Excerpt to read START

From the Ebola virus, the Zika virus disease, the MERS-CoV to now, the COVID-19 pandemic–these are some of the most life-threatening illnesses that have greatly affected the world. While many are still looking for a medical solution to these sicknesses, others believe that these occurrences are just sources of mere bad luck. If you’re a part of the latter group, then these particular trinkets might interest you.
As many of you may already know, in the Philippines, lucky charms or amulets are called “anting-anting” or “bertud” (in Tagalog). These items are commonly linked to religion and are believed to provide protection and invincibility especially during armed conflict. According to folklore, these amulets need Oraciones or short Latin prayers in order to become more effective.
Other countries also have their own versions of this belief. In Ancient Rome, for instance, people owned a different (and somewhat bizarre) kind of amulet called the divine penis. This item was used to ward off illness and bad luck and you can find these fascinum-liked pieces hanging in Roman’s houses or worn around necks.
What do we need to know about the “flying penis charms”?

Excerpt to read END
Supplied records START

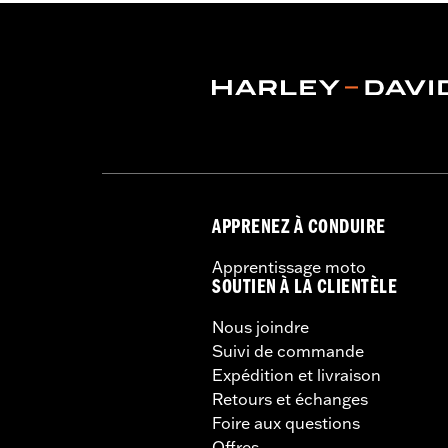
GARANTIE:
Garantie limitée de 1 an 
APPRENEZ À CONDUIRE
Apprentissage moto
SOUTIEN À LA CLIENTÈLE
Nous joindre
Suivi de commande
Expédition et livraison
Retours et échanges
Foire aux questions
Offres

Supplied records END

Exercise
In the text on lucky charms, what does folklore say Philippine amulets need to work better?

Result of this exercise
Oraciones, or short Latin prayers.